[Page-level text extractions]
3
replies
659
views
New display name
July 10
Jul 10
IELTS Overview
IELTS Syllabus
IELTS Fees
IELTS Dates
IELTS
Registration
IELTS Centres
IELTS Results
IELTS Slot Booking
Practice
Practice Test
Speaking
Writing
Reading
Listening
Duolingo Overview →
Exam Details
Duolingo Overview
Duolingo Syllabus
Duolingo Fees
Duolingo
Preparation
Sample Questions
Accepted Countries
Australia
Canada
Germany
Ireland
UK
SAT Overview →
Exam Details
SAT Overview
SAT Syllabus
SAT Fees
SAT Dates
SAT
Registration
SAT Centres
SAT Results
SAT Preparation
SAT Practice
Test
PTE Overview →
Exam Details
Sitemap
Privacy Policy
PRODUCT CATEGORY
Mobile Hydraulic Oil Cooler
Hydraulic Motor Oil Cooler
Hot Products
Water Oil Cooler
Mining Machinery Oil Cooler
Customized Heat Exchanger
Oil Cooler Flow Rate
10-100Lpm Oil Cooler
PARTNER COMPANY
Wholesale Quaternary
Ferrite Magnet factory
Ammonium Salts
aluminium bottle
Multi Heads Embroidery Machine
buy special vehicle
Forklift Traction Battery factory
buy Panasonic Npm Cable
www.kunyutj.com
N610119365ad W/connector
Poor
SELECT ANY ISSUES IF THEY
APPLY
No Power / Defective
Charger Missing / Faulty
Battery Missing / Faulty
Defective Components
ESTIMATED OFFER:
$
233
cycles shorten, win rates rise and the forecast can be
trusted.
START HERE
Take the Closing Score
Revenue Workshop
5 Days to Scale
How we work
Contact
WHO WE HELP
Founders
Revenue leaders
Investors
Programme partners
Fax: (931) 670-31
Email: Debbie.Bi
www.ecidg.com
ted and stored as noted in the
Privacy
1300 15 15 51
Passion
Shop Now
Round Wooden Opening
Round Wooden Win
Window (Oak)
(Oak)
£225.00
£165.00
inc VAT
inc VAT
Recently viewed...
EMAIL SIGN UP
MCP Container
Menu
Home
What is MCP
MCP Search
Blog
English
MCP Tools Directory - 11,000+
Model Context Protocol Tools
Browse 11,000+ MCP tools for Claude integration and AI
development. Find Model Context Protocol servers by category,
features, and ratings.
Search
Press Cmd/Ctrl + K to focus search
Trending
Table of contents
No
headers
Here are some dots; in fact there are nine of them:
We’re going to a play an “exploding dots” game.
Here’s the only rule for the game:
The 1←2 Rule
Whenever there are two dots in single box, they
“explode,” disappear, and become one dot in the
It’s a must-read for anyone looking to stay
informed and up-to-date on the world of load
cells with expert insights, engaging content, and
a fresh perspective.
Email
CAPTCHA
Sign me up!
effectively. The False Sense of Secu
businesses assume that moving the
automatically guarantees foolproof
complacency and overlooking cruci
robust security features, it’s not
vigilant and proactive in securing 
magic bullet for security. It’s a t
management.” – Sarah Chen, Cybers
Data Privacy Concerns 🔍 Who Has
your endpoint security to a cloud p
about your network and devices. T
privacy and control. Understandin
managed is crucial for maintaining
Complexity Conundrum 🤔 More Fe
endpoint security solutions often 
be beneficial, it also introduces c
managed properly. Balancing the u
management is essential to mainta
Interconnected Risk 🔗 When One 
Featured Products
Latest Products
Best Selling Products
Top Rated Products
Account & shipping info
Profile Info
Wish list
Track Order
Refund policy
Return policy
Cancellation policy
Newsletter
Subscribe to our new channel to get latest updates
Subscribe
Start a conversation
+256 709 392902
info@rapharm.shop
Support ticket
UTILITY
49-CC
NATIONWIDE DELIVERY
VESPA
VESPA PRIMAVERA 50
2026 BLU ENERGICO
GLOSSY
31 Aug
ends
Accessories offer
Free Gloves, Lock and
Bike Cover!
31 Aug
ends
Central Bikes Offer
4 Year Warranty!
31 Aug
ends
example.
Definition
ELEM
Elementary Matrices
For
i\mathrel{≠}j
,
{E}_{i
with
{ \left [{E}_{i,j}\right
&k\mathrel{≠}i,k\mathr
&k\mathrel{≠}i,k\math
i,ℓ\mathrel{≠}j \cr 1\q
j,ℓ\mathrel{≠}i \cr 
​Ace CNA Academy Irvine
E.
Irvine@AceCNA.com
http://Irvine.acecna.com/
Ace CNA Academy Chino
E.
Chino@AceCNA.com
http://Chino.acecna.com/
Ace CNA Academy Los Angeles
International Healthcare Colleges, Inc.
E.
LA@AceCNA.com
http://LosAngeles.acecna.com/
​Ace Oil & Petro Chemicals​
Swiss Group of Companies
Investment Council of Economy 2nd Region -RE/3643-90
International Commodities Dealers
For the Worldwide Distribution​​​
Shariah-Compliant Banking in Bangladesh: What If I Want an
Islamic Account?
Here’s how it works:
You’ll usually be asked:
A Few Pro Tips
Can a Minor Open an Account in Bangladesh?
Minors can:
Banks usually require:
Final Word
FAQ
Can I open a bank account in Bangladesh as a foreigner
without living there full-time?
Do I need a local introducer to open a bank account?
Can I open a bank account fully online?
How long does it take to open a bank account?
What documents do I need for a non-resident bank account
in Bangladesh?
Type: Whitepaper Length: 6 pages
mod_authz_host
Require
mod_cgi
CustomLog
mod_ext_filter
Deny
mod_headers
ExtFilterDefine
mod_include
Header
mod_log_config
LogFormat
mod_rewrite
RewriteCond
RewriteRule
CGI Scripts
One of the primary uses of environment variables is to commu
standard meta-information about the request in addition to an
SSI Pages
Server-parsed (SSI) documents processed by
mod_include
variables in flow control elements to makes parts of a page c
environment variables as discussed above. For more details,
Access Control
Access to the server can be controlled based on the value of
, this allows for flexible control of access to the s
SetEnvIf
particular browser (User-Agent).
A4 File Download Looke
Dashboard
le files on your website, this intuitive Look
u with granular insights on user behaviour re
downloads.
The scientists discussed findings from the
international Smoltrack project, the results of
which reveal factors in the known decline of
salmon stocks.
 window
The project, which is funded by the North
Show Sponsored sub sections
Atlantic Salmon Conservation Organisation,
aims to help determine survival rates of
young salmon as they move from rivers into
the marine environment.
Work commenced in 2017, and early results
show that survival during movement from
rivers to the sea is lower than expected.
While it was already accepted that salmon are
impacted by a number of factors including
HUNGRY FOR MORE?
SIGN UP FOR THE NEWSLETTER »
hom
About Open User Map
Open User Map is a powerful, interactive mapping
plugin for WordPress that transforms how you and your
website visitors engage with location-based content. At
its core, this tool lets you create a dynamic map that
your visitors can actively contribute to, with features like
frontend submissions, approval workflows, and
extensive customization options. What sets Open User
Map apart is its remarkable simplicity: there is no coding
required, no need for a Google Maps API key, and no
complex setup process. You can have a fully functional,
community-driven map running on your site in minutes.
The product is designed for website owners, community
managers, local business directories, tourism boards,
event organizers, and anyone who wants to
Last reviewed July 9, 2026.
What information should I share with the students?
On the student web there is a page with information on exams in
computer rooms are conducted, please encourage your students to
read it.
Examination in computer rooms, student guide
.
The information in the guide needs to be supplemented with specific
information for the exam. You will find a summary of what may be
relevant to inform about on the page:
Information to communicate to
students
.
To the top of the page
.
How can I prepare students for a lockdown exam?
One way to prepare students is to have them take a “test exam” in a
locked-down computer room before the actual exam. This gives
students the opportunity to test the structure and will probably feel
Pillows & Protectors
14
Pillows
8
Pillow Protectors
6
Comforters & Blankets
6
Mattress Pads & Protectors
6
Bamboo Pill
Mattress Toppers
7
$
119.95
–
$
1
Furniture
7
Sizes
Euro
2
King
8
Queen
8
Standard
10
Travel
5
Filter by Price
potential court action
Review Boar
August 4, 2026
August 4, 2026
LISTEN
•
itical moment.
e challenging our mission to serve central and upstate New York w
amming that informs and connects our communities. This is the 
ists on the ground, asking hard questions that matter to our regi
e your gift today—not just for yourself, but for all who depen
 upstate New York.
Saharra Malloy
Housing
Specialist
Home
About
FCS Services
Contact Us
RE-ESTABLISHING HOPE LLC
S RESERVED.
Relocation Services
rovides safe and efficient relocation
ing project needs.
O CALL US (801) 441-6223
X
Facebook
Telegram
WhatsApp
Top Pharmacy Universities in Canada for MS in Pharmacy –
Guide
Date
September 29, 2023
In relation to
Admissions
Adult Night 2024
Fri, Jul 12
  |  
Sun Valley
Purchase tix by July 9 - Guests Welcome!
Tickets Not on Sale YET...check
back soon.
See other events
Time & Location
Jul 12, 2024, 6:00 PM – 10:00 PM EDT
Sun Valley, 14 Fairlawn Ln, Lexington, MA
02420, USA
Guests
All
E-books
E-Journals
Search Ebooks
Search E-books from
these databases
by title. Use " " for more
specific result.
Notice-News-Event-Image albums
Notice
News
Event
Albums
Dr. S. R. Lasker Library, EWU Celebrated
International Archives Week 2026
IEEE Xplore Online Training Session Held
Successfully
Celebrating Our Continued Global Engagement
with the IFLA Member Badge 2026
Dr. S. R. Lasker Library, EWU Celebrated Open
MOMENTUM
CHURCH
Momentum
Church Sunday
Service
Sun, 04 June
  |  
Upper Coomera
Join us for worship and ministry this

Job item: Go through the records above and count the lines with the word "Hydraulic" in them. Answer with the number only.

Exercise result: 2